The Australian Federation of Women Voters (AFWV), originally the Australian Women's Register in 1921, became the AFWV in 1924.

Also known as The Australian Federation of men's Societies for Equal Citizenship, it was founded as a national lobby group in the interests of women's rights post suffrage. It was "...for three decades ... in the vanguard of the progressive women's movement in Australia." The federation had an official publication, entitled The Dawn, which had existed from 1918.
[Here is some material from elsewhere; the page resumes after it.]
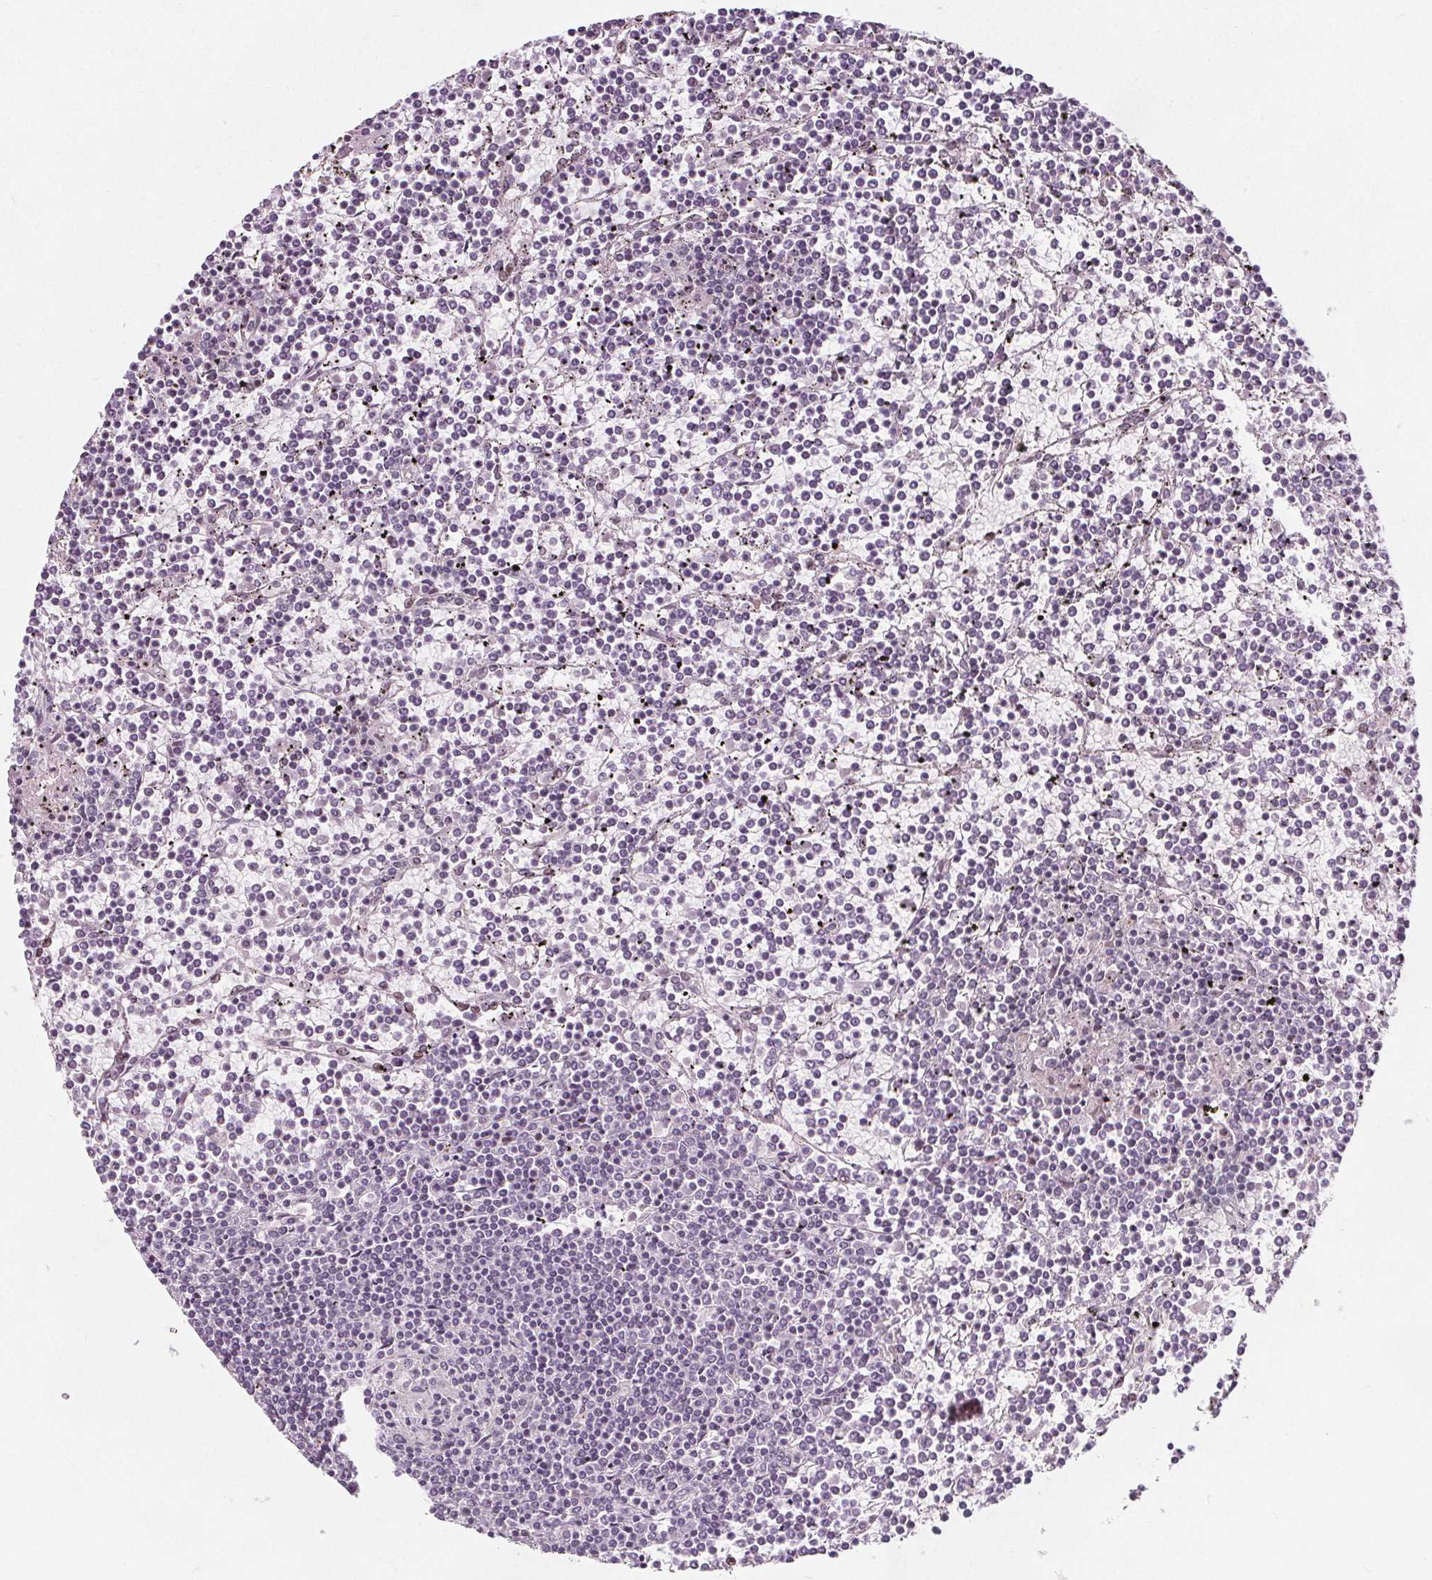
{"staining": {"intensity": "negative", "quantity": "none", "location": "none"}, "tissue": "lymphoma", "cell_type": "Tumor cells", "image_type": "cancer", "snomed": [{"axis": "morphology", "description": "Malignant lymphoma, non-Hodgkin's type, Low grade"}, {"axis": "topography", "description": "Spleen"}], "caption": "Lymphoma stained for a protein using immunohistochemistry shows no staining tumor cells.", "gene": "TAF6L", "patient": {"sex": "female", "age": 19}}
Achievements of the Federation included:
- Obtaining the representation of the first woman as an Australian delegate to the Assembly of the League of Nations in 1922
- Attaining the appointment of members of its affiliated groups to the League of Nations Assembly in 1928, 1935 and 1936.
- In 1937 the Federation compiled a memorandum on the Status of Women, showing sex discrimination was endemic in Australian law. The report was included as an annex to the report prepared by the Government on the same subject and forwarded to the Secretariat of the League of Nations. In 1947 the Federation prepared a second document on the status of women.

==Founding and governance==
First discussed at the triennial Woman's Christian Temperance Union national conference in Perth in 1918, the Federation was established straight after the next gathering in Melbourne in 1921. Bessie Rischbieth (Western Australia) was elected president and Elizabeth Nicholls (South Australia), Annie Carvosso (Queensland) and Mary Jamieson Williams (New South Wales) were elected vice-presidents.

Later Presidents included social worker Amy Grace Wheaton who was President from 1951 to 1954.

The Federation existed until 2000, and was largely superseded by the Women's Electoral Lobby in 1972.